======== Exercise material

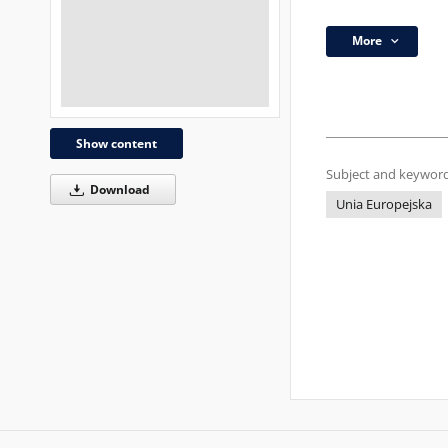
More
Show content
Subject and keyword
Download
Unia Europejska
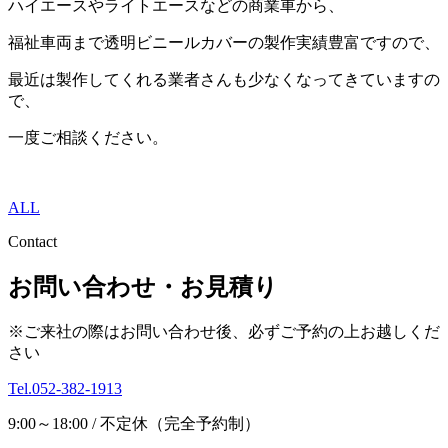
ハイエースやライトエースなどの商業車から、
福祉車両まで透明ビニールカバーの製作実績豊富ですので、
最近は製作してくれる業者さんも少なくなってきていますの
で、
一度ご相談ください。
ALL
Contact
お問い合わせ・お見積り
※ご来社の際はお問い合わせ後、必ずご予約の上お越しくだ
さい
Tel.052-382-1913
9:00～18:00 / 不定休（完全予約制）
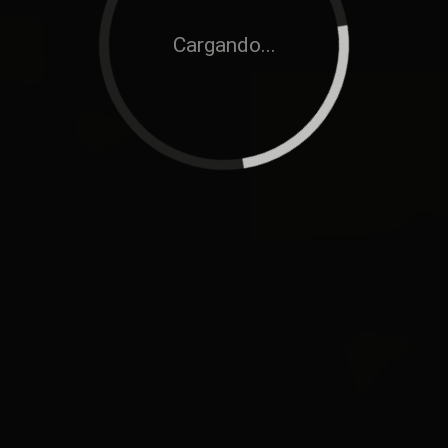
Cargando...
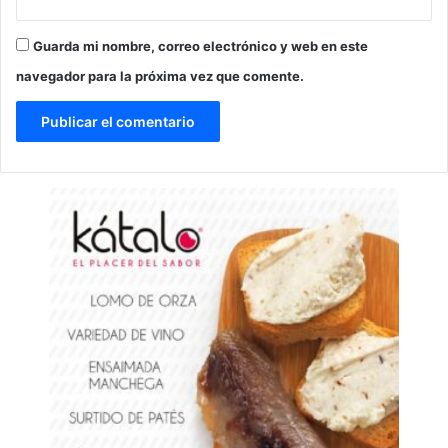
Guarda mi nombre, correo electrónico y web en este
navegador para la próxima vez que comente.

================

• [About this task]: Print exactly the lines from the one containing "Tel.052-382-1913" through the last line of the records, both included, and leave out the pictures.

• [Exercise output]:
Tel.052-382-1913
9:00～18:00 / 不定休（完全予約制）
Cargando...
Guarda mi nombre, correo electrónico y web en este
navegador para la próxima vez que comente.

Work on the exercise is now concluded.